— Required action —
The answer must consist of every line below that contains the word "full".
════════════════
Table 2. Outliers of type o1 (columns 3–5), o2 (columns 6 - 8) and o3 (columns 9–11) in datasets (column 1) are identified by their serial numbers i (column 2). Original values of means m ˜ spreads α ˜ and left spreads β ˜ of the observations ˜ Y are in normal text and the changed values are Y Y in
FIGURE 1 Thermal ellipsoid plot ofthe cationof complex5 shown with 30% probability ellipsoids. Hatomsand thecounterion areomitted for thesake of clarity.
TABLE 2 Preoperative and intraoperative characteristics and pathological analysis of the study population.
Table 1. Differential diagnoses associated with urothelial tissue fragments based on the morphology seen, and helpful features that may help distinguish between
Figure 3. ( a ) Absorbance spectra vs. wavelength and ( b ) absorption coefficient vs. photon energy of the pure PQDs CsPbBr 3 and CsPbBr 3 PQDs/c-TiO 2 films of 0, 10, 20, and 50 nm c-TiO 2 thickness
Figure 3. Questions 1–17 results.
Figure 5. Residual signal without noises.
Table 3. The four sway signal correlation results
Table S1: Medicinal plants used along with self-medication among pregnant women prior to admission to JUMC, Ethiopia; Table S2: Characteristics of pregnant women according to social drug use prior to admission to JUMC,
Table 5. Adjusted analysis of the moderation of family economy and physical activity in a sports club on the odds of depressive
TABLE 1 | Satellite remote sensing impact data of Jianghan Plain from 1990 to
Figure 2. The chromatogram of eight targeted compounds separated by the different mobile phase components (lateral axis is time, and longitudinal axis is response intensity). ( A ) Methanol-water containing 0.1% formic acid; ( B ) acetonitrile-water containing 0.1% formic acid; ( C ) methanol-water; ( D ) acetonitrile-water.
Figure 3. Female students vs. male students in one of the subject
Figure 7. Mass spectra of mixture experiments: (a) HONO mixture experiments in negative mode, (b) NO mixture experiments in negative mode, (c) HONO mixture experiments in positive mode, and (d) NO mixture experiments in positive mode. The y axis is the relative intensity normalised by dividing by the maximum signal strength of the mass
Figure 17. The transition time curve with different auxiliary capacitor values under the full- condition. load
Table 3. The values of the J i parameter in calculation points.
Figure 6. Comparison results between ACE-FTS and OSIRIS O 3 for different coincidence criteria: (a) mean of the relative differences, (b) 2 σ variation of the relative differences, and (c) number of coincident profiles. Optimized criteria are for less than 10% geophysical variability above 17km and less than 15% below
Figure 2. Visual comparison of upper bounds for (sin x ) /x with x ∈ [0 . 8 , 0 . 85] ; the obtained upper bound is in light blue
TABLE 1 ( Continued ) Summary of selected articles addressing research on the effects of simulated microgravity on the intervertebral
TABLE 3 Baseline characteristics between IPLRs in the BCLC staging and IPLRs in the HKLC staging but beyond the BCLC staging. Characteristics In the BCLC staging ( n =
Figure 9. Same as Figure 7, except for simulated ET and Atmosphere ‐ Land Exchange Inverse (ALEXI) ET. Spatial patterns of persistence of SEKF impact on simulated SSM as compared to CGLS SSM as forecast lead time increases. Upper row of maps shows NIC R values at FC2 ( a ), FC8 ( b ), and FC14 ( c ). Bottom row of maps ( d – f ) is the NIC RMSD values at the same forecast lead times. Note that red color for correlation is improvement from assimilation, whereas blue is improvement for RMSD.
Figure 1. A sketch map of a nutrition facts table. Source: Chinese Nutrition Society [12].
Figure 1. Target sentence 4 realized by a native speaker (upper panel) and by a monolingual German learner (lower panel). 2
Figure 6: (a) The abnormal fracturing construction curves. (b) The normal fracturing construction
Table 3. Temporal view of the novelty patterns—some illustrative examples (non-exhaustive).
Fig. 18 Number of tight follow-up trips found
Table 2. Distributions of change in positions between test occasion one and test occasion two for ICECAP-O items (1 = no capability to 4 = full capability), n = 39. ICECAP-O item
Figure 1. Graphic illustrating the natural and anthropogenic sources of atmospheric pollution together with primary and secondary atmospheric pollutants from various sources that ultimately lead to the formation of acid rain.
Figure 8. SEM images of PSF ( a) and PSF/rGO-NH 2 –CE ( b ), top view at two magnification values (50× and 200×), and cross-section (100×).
════════════════
— Exercise response —
Figure 17. The transition time curve with different auxiliary capacitor values under the full- condition. load
Table 2. Distributions of change in positions between test occasion one and test occasion two for ICECAP-O items (1 = no capability to 4 = full capability), n = 39. ICECAP-O item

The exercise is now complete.